Yes. As a rule of thumb, I used the PCs constitution scores as a measure of their physical hit points and everything above that was skill, luck, etc. Say a PC had 40 hit points with a 10 con. 30 of those would be non-physical hit points. If that 40 hit point PC took a hit from an orc for 7 points of damage, I would describe the "hit" as being blocked, dodged, etc. It might possibly do a bruise or scratch.
Once the hit points dropped to the point where they were in constitution territory, the descriptions involved more serious wounds. Cuts or deep cuts to a limb. Feeling light headed, and so on. A hit that knocked a PC out was fairly serious. The same was also done for the monsters. That way the players had an idea of where they and the monsers stood with hit points, without knowing exactly.

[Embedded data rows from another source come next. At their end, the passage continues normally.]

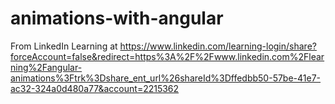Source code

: # animations-with-angular
From LinkedIn Learning at https://www.linkedin.com/learning-login/share?forceAccount=false&redirect=https%3A%2F%2Fwww.linkedin.com%2Flearning%2Fangular-animations%3Ftrk%3Dshare_ent_url%26shareId%3Dffedbb50-57be-41e7-ac32-324a0d480a77&account=2215362
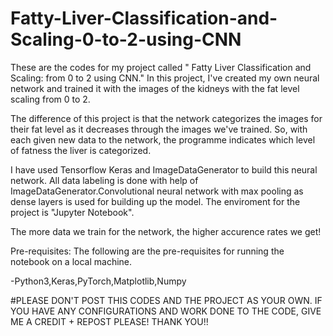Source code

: # Fatty-Liver-Classification-and-Scaling-0-to-2-using-CNN
These are the codes for my project called " Fatty Liver Classification and Scaling: from 0 to 2 using CNN." In this project, I've created my own neural network and trained it with the images of the kidneys with the fat level scaling from 0 to 2. 

The difference of this project is that the network categorizes the images for their fat level as it decreases through the images we've trained. So, with each given new data to the network, the programme indicates which level of fatness the liver is categorized. 

I have used Tensorflow Keras and ImageDataGenerator to build this neural network. All data labeling is done with help of ImageDataGenerator.Convolutional neural network with max pooling as dense layers is used for building up the model. The enviroment for the project is "Jupyter Notebook".

The more data we train for the network, the higher accurence rates we get!

Pre-requisites:
The following are the pre-requisites for running the notebook on a local machine.

-Python3,Keras,PyTorch,Matplotlib,Numpy

#PLEASE DON'T POST THIS CODES AND THE PROJECT AS YOUR OWN. IF YOU HAVE ANY CONFIGURATIONS AND WORK DONE TO THE CODE, GIVE ME A CREDIT + REPOST PLEASE! THANK YOU!!

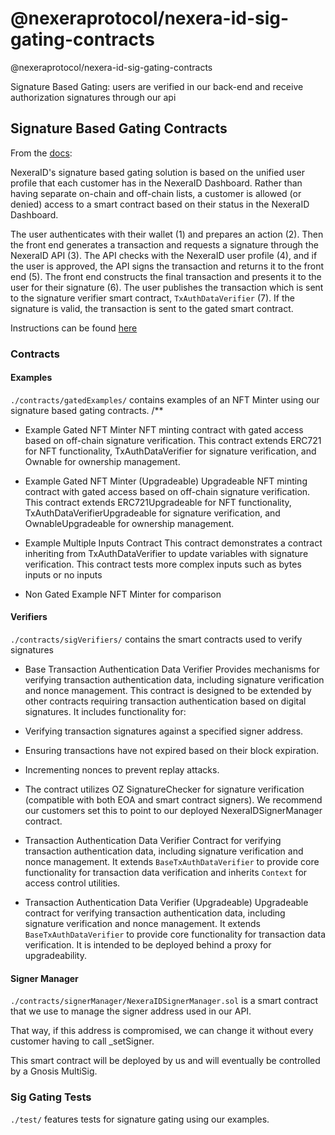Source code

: # @nexeraprotocol/nexera-id-sig-gating-contracts

@nexeraprotocol/nexera-id-sig-gating-contracts

Signature Based Gating: users are verified in our back-end and receive authorization signatures through our api

## Signature Based Gating Contracts

From the [docs](https://docs.nexera.id/smartcontractgating/):

NexeraID's signature based gating solution is based on the unified user profile that each customer has in the NexeraID Dashboard. Rather than having separate on-chain and off-chain lists, a customer is allowed (or denied) access to a smart contract based on their status in the NexeraID Dashboard.

The user authenticates with their wallet (1) and prepares an action (2). Then the front end generates a transaction and requests a signature through the NexeraID API (3). The API checks with the NexeraID user profile (4), and if the user is approved, the API signs the transaction and returns it to the front end (5). The front end constructs the final transaction and presents it to the user for their signature (6). The user publishes the transaction which is sent to the signature verifier smart contract, `TxAuthDataVerifier` (7). If the signature is valid, the transaction is sent to the gated smart contract.

Instructions can be found [here](https://docs.nexera.id/developing/gating/smartcontract)

### Contracts

#### Examples

`./contracts/gatedExamples/` contains examples of an NFT Minter using our signature based gating contracts.
/**

- Example Gated NFT Minter
NFT minting contract with gated access based on off-chain signature verification.
This contract extends ERC721 for NFT functionality, TxAuthDataVerifier for signature verification, and Ownable for ownership management.

- Example Gated NFT Minter (Upgradeable)
Upgradeable NFT minting contract with gated access based on off-chain signature verification.
This contract extends ERC721Upgradeable for NFT functionality, TxAuthDataVerifierUpgradeable for signature verification, and OwnableUpgradeable for ownership management.

- Example Multiple Inputs Contract
This contract demonstrates a contract inheriting from TxAuthDataVerifier to update variables with signature verification.
This contract tests more complex inputs such as bytes inputs or no inputs

- Non Gated Example  NFT Minter for comparison

#### Verifiers

`./contracts/sigVerifiers/` contains the smart contracts used to verify signatures

- Base Transaction Authentication Data Verifier
Provides mechanisms for verifying transaction authentication data, including signature verification and nonce management.
This contract is designed to be extended by other contracts requiring transaction authentication based on digital signatures.
It includes functionality for:
- Verifying transaction signatures against a specified signer address.
- Ensuring transactions have not expired based on their block expiration.
- Incrementing nonces to prevent replay attacks.
- The contract utilizes OZ SignatureChecker for signature verification (compatible with both EOA and smart contract signers). We recommend our customers set this to point to our deployed NexeraIDSignerManager contract.

- Transaction Authentication Data Verifier
Contract for verifying transaction authentication data, including signature verification and nonce management.
It extends `BaseTxAuthDataVerifier` to provide core functionality for transaction data verification and inherits `Context` for access control utilities.

- Transaction Authentication Data Verifier (Upgradeable)
Upgradeable contract for verifying transaction authentication data, including signature verification and nonce management.
It extends `BaseTxAuthDataVerifier` to provide core functionality for transaction data verification.
It is intended to be deployed behind a proxy for upgradeability.

#### Signer Manager

`./contracts/signerManager/NexeraIDSignerManager.sol` is a smart contract that we use to manage the signer address used in our API.

That way, if this address is compromised, we can change it without every customer having to call _setSigner.

This smart contract will be deployed by us and will eventually be controlled by a Gnosis MultiSig.

### Sig Gating Tests

`./test/` features tests for signature gating using our examples.
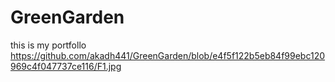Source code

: # GreenGarden
this is my portfollo
https://github.com/akadh441/GreenGarden/blob/e4f5f122b5eb84f99ebc120969c4f047737ce116/F1.jpg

I also varied the descriptions based on damage done. So if that orc above hit the 40 hit point PC for 7 points of damage, I might describe the blow as, "You see the orc's axe coming straight for your head, but at the last moment you manage to duck and it removes a few hairs." That conveys a hit. A miss would have been something like, "The orc swings at your head by you easily duck the blow". If however it was an ogre swinging for 22 points of damage, the description of the hit would have been different. Something like, "The massive club in its hands come crashing down towards your skull. You throw yourself to the left to avoid being crushed to a pulp. One knot on the club brushes your armor as you move out of the way. You're pretty sure that will leave a mark. You feel the ground at your feet tremble with the impact." That conveys that the ogre hit took a great deal more of the 40 hit points than a small orc hit would.